Come and get em. Update to this story. It still needs a third reading to become final.
Via Daily Camera:
The Boulder City Council voted unanimously Tuesday night to advance a ban on the sale and possession of assault weapons, bump stocks and high-capacity magazines in the city.
In recent weeks, the terms and scope of the council’s proposed ban have been hotly debated, including at a multi-hour public hearing before the council April 5, during a street protest on Broadway and through hundreds of emails to the council from citizens.
What the council voted for on Tuesday is not final. In order to be adopted as law, it will need to be voted on again at a third reading that will likely take place in the next few weeks.
It will become effective as soon as it’s adopted. At that point, according to rules the council has agreed on, citizens who own bump stocks will have to get rid of them within 30 days of adoption. They’d have to get rid of magazines with the capacity to hold 10 or more rounds by Dec. 31.
After lengthy deliberation, the council landed on a law that is in some ways stricter than what City Attorney Tom Carr originally drafted, with many fewer exemptions than might have been included.
Assault-style weapons, under a specific and technical definition Carr has written, could not be sold or possessed under this law.
Once the law is formally passed — and assuming the language within it doesn’t change by the third reading — there will be exemptions only for police, federal officers and military personnel.
Though there was some debate on this matter, a majority of the council seemed to believe that the spirit of the law should be to rid Boulder of AR-15-style weapons, and that broad exemptions — for concealed carry permit holders, for example — could undermine that aim.
“I think, by and large, we’re focused on a type of weapon to keep it out of civilian society,” Mayor Suzanne Jones said. “Seems to me if you’re in the military or you need (an assault weapon) for your duties, that makes sense. I’m not sure, if you don’t need it for your duties, why you should have it.”
The council talked at great length about whether gun owners who acquired their assault weapons prior to the new law’s effective date should be required to register those weapons with the city’s police department.

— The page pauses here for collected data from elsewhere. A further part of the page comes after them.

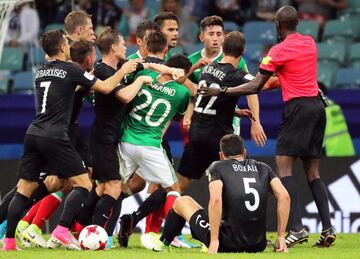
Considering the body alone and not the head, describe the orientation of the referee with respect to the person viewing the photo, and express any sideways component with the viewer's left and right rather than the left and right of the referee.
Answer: facing away from the viewer and to the left of the viewer

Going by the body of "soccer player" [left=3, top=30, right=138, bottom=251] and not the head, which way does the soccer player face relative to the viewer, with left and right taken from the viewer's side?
facing away from the viewer and to the right of the viewer

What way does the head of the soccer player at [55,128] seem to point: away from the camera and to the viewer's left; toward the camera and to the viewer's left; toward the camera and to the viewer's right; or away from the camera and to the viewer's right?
away from the camera and to the viewer's right

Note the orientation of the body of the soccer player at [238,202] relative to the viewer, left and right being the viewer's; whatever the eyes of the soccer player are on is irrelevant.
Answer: facing away from the viewer and to the left of the viewer

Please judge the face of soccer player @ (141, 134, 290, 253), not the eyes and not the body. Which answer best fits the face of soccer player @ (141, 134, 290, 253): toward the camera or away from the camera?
away from the camera

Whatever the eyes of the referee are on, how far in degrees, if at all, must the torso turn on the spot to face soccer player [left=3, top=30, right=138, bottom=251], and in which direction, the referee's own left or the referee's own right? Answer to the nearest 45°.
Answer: approximately 45° to the referee's own left

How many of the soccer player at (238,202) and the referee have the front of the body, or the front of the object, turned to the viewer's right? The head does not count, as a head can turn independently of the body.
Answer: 0

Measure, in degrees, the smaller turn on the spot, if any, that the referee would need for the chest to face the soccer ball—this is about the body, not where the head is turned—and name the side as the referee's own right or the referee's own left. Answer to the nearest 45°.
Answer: approximately 45° to the referee's own left
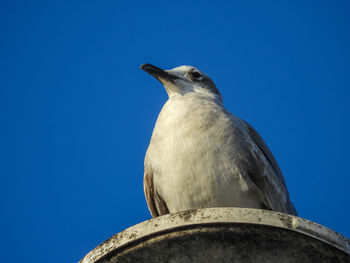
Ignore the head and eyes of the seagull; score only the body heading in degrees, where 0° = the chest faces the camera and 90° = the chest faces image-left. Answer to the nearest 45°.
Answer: approximately 45°
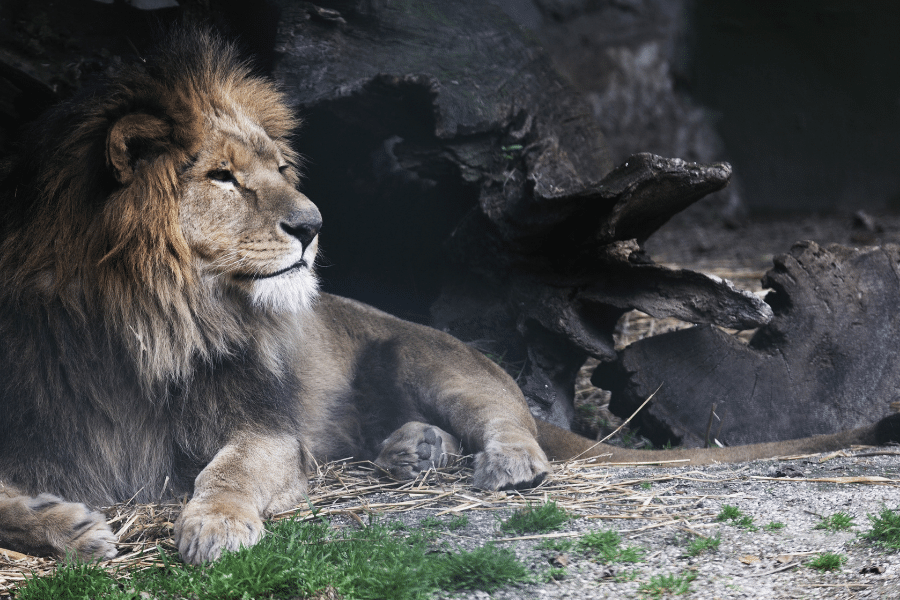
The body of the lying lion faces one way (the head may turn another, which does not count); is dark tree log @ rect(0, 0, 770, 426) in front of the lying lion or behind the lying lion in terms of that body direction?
behind

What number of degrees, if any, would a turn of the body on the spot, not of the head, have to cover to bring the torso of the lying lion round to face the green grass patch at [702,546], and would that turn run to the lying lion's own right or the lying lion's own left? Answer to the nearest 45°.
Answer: approximately 135° to the lying lion's own left

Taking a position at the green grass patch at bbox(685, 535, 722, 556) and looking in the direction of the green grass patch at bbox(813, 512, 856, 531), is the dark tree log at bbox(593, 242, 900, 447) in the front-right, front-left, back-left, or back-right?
front-left

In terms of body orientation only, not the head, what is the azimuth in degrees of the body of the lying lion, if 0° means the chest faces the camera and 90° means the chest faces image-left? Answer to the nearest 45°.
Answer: approximately 45°

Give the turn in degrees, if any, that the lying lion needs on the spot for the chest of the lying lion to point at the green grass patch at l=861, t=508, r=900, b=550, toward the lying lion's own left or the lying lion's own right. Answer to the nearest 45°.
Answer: approximately 135° to the lying lion's own left

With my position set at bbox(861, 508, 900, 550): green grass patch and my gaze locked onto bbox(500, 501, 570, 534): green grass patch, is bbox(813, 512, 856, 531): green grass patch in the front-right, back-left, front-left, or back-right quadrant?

There is great concern among some about the prospect of gun owners having to be listed on any city registry. Many have already threatened to protest the law, including the registration aspect of it.
“I will not comply,” read signs waved by some in the audience at Tuesday’s meeting.
After much conversation, the council seemed to agree to a paper registration system gun owners would have to get certificates for their weapons from the Boulder Police Department and keep their assault weapons and certificates together at all times.
Police would keep no formal record through registry, however.
Owners who purchased their weapons prior to this law’s effective date would have until Dec. 31 to claim their certificates.